The Grigoriy Bukhantsov Murder Case

     Grigoriy Bukhantsov, a troubled teenager and high school dropout, lived with his parents in Rancho Cordova, California 15 miles east of Sacramento. The young man's parents were Ukrainian immigrants who came to the United States in the 1990s after the breakup of the Soviet Union. They settled in this community of 100,000 immigrants from Ukraine, Georgia and Belarus.

     Grigoriy's parents, and the family of his older brother Denis Bukhantsov, belonged to the 6,000-member Bethany Slavic Missionary Church, an evangelical Pentecostal congregation founded by immigrants from the former Soviet Union.

     In December 2011, Grigoriy Bukhantsov pleaded no contest to burglary. The judge sentenced him to one year in jail and five years probation. He served seven months of that sentence.

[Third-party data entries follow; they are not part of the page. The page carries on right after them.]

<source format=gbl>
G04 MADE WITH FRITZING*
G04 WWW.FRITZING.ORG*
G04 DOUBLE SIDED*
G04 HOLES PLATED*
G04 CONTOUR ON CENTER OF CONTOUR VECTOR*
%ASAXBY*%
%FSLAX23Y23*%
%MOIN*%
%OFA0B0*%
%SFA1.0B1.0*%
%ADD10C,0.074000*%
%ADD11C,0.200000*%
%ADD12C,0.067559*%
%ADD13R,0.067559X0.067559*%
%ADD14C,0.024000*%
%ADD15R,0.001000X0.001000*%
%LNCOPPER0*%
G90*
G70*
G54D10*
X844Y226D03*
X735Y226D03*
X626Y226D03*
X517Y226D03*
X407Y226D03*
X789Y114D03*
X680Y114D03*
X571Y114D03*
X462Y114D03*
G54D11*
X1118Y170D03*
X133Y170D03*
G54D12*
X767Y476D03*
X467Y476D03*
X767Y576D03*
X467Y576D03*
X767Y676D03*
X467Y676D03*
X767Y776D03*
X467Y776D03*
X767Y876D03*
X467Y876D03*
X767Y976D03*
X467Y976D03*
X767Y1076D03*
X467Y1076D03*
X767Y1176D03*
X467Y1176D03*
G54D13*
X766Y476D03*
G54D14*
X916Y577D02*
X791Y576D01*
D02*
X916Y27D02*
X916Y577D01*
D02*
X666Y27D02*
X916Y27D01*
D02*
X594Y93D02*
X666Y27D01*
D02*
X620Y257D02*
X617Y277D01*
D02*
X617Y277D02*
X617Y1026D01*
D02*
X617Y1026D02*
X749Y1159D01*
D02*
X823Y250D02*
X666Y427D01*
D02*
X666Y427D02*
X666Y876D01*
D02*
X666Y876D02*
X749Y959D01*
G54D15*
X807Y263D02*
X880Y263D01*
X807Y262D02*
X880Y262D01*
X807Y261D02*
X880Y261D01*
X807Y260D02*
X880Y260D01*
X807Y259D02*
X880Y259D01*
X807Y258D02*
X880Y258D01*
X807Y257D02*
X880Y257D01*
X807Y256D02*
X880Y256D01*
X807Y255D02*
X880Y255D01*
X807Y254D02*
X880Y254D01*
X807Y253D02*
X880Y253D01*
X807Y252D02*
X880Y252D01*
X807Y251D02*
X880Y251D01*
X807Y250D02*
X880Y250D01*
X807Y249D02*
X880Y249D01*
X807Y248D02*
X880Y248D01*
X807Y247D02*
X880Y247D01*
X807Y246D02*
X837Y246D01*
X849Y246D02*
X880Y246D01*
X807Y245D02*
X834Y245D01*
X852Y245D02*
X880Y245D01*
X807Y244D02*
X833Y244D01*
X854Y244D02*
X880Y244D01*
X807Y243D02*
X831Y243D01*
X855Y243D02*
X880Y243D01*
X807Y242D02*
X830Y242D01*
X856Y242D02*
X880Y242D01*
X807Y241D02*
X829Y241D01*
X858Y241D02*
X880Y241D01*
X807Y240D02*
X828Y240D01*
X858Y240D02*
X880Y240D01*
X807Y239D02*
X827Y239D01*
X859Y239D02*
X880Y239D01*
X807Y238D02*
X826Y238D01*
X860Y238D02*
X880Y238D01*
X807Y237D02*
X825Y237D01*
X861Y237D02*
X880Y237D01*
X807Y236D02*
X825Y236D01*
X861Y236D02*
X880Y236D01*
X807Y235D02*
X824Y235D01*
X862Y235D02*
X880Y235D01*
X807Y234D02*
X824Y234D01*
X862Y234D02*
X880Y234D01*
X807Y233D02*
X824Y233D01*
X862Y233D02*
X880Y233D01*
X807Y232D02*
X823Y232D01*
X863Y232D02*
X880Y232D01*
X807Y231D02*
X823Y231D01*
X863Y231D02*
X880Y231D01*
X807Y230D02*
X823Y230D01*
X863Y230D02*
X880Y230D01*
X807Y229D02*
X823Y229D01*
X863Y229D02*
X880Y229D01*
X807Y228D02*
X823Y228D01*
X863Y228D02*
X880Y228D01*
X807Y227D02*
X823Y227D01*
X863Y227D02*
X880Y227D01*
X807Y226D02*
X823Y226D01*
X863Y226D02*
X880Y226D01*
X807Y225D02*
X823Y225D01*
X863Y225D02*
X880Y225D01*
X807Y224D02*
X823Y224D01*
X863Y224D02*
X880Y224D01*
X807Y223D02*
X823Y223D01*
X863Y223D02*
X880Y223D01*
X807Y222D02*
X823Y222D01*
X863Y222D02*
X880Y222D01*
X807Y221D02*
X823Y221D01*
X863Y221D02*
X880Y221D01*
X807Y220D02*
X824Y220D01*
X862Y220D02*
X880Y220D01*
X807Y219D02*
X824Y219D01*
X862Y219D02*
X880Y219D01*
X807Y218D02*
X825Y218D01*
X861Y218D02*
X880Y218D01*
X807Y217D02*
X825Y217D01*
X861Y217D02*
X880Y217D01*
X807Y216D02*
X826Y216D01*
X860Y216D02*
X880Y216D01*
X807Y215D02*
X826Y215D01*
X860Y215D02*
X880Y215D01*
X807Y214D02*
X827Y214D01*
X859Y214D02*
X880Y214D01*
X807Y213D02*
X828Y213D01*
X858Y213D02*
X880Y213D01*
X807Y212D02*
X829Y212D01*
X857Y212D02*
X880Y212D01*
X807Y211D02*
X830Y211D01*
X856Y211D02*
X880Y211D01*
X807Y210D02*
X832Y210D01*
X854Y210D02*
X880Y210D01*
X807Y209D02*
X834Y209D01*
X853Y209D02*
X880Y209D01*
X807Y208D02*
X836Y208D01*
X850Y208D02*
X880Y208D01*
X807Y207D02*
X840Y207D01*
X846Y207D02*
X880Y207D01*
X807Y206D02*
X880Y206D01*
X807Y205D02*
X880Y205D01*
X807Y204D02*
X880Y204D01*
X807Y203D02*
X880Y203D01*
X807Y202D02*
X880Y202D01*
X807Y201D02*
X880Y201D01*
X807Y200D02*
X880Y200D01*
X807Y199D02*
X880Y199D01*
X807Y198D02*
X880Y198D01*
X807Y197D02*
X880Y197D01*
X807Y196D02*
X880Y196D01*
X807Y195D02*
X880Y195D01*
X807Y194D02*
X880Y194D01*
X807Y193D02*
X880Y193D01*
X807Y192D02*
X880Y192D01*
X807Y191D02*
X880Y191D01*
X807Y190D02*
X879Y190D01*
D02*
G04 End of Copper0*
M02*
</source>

Once out of prison, Grigoriy, a drug and alcohol abuser with serious mental problems and a propensity for violence, threatened virtually everyone he knew. People had good reason to be afraid of him.

     In the summer of 2012, Grigoriy assaulted his father and his sister and threatened to stab his entire family to death. Florin Ciuriuc, the executive director of the Slavic Community Center of Sacramento, helped Mr. Bukhantsov obtain a temporary restraining order against the 19-year-old. (Grigoriy's parents struggled with English.) The Sacramento county judge issued the order, but when the family didn't seek to make it permanent, the restraining order expired.

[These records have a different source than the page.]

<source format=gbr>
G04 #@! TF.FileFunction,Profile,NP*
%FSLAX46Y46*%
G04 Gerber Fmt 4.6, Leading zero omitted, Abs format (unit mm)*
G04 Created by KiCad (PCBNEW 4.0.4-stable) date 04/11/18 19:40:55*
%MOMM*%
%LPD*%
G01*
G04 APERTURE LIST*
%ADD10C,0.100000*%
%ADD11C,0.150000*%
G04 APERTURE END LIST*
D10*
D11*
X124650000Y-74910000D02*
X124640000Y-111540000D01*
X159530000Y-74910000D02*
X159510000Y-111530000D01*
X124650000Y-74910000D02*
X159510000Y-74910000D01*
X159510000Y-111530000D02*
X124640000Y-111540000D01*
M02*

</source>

     Grigoriy became so disturbed and threatening his parents, fearing for their lives, moved out of the state, taking their daughter with them.

     According to Florin Ciuriuc, Grigoriy Bukhantsov "was going nuts. Saliva came out of his mouth when he screamed, yelled, and cussed. He was talking nonsense. He was making threats to everybody."

     After Grigoriy's parents fled California, Grigoriy became homeless, living temporarily in the houses of relatives until he wore out his welcome and was asked to leave. On Monday, October 22, 2012, Grigoriy asked his 29-year-old brother Denis if he could spend a couple of nights at his house. Denis, his 23-year-old wife Alina and their three children, ages three, two, and six-months old, lived in Rancho Cordova, California. Because his nomadic brother seemed calm and in control of himself, Denis agreed to shelter him.

     The next day, when Denis returned home at 3:30 in the afternoon following a class he was taking, he found that Alina and two of the children had been bludgeoned, stabbed and slashed to death. The 6-month-old boy had not been harmed. Denis ran to a neighbor's house and called 911.

     The police immediately launched a search for Grigoriy Bukhantsov. After committing the murders, the suspect had stolen the family's 2005 Chrysler minivan. The next day, at two in the morning, a police officer spotted the stolen vehicle parked in front of a Denny's restaurant. Inside they found Grigoriy asleep in a booth. Taken into custody, he was booked into the Sacramento County Jail where he was held without bond.

     Shortly after his arrest, the local prosecutor announced that his office would seek the death penalty in the triple murder.

     In August 2015, following months of procedural delays, motions and stays, a Sacramento jury found Bukhantsov mentally competent to stand trial. The defendant's attorneys, arguing that their client was criminally insane, appealed this verdict. A judge, in February 2016, ruled that Bukhantsov was competent to be tried.

     The Bukhantsov murder case remained in limbo. In California the criminal justice system was so overwhelmed it moved slowly, if at all. The Bukhantosov case delays were par for the course.

     In March 2018, almost six years after the murders, Bukhantsov pleaded guilty to three counts of first-degree murder. The judge sentenced him to life in prison.